EXTRACTED DATA:
==*==

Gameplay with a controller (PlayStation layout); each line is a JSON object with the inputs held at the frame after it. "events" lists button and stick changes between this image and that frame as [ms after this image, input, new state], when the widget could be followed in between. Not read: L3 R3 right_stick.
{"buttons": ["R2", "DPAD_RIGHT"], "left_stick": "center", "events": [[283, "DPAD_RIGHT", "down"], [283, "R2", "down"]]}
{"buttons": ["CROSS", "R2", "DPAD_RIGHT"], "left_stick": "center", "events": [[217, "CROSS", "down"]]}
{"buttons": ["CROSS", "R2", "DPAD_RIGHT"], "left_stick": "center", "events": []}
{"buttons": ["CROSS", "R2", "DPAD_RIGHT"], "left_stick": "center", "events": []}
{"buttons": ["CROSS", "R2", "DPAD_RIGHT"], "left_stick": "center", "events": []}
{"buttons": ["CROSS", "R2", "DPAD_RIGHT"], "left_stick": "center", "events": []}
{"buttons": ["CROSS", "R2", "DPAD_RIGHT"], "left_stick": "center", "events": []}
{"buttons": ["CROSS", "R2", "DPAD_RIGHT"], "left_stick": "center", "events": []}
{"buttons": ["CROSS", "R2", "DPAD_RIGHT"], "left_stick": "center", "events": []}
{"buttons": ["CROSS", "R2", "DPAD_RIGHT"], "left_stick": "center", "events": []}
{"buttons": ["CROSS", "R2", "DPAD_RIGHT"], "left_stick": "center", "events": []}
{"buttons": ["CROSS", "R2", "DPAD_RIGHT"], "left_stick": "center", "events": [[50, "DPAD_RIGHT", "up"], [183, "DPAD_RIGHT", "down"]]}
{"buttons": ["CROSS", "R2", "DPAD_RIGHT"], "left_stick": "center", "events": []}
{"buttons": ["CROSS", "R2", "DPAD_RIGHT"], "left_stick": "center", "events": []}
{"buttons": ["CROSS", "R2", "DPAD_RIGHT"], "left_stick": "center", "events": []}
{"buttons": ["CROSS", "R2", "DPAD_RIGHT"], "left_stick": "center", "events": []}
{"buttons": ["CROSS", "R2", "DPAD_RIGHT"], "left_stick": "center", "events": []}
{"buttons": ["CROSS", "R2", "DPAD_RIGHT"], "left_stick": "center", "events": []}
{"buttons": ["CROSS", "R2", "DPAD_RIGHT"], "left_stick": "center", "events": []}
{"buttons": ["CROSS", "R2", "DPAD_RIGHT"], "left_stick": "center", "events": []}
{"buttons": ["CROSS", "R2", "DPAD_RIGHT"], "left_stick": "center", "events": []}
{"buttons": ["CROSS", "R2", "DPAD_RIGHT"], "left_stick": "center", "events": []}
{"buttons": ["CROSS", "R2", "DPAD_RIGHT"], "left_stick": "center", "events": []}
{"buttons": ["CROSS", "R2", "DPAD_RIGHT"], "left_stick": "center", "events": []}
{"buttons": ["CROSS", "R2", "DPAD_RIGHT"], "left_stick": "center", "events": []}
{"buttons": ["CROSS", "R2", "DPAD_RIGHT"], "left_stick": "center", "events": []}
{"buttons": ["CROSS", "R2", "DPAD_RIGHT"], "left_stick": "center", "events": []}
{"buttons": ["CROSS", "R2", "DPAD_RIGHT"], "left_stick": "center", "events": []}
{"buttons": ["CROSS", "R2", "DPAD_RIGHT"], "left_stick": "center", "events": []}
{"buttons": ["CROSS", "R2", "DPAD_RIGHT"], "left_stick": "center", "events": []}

==*==

PROBLEM:
Write out the material again, matching every line.

EXERCISE RESPONSE:
Gameplay with a controller (PlayStation layout); each line is a JSON object with the inputs held at the frame after it. "events" lists button and stick changes between this image and that frame as [ms after this image, input, new state], when the widget could be followed in between. Not read: L3 R3 right_stick.
{"buttons": ["R2", "DPAD_RIGHT"], "left_stick": "center", "events": [[283, "DPAD_RIGHT", "down"], [283, "R2", "down"]]}
{"buttons": ["CROSS", "R2", "DPAD_RIGHT"], "left_stick": "center", "events": [[217, "CROSS", "down"]]}
{"buttons": ["CROSS", "R2", "DPAD_RIGHT"], "left_stick": "center", "events": []}
{"buttons": ["CROSS", "R2", "DPAD_RIGHT"], "left_stick": "center", "events": []}
{"buttons": ["CROSS", "R2", "DPAD_RIGHT"], "left_stick": "center", "events": []}
{"buttons": ["CROSS", "R2", "DPAD_RIGHT"], "left_stick": "center", "events": []}
{"buttons": ["CROSS", "R2", "DPAD_RIGHT"], "left_stick": "center", "events": []}
{"buttons": ["CROSS", "R2", "DPAD_RIGHT"], "left_stick": "center", "events": []}
{"buttons": ["CROSS", "R2", "DPAD_RIGHT"], "left_stick": "center", "events": []}
{"buttons": ["CROSS", "R2", "DPAD_RIGHT"], "left_stick": "center", "events": []}
{"buttons": ["CROSS", "R2", "DPAD_RIGHT"], "left_stick": "center", "events": []}
{"buttons": ["CROSS", "R2", "DPAD_RIGHT"], "left_stick": "center", "events": [[50, "DPAD_RIGHT", "up"], [183, "DPAD_RIGHT", "down"]]}
{"buttons": ["CROSS", "R2", "DPAD_RIGHT"], "left_stick": "center", "events": []}
{"buttons": ["CROSS", "R2", "DPAD_RIGHT"], "left_stick": "center", "events": []}
{"buttons": ["CROSS", "R2", "DPAD_RIGHT"], "left_stick": "center", "events": []}
{"buttons": ["CROSS", "R2", "DPAD_RIGHT"], "left_stick": "center", "events": []}
{"buttons": ["CROSS", "R2", "DPAD_RIGHT"], "left_stick": "center", "events": []}
{"buttons": ["CROSS", "R2", "DPAD_RIGHT"], "left_stick": "center", "events": []}
{"buttons": ["CROSS", "R2", "DPAD_RIGHT"], "left_stick": "center", "events": []}
{"buttons": ["CROSS", "R2", "DPAD_RIGHT"], "left_stick": "center", "events": []}
{"buttons": ["CROSS", "R2", "DPAD_RIGHT"], "left_stick": "center", "events": []}
{"buttons": ["CROSS", "R2", "DPAD_RIGHT"], "left_stick": "center", "events": []}
{"buttons": ["CROSS", "R2", "DPAD_RIGHT"], "left_stick": "center", "events": []}
{"buttons": ["CROSS", "R2", "DPAD_RIGHT"], "left_stick": "center", "events": []}
{"buttons": ["CROSS", "R2", "DPAD_RIGHT"], "left_stick": "center", "events": []}
{"buttons": ["CROSS", "R2", "DPAD_RIGHT"], "left_stick": "center", "events": []}
{"buttons": ["CROSS", "R2", "DPAD_RIGHT"], "left_stick": "center", "events": []}
{"buttons": ["CROSS", "R2", "DPAD_RIGHT"], "left_stick": "center", "events": []}
{"buttons": ["CROSS", "R2", "DPAD_RIGHT"], "left_stick": "center", "events": []}
{"buttons": ["CROSS", "R2", "DPAD_RIGHT"], "left_stick": "center", "events": []}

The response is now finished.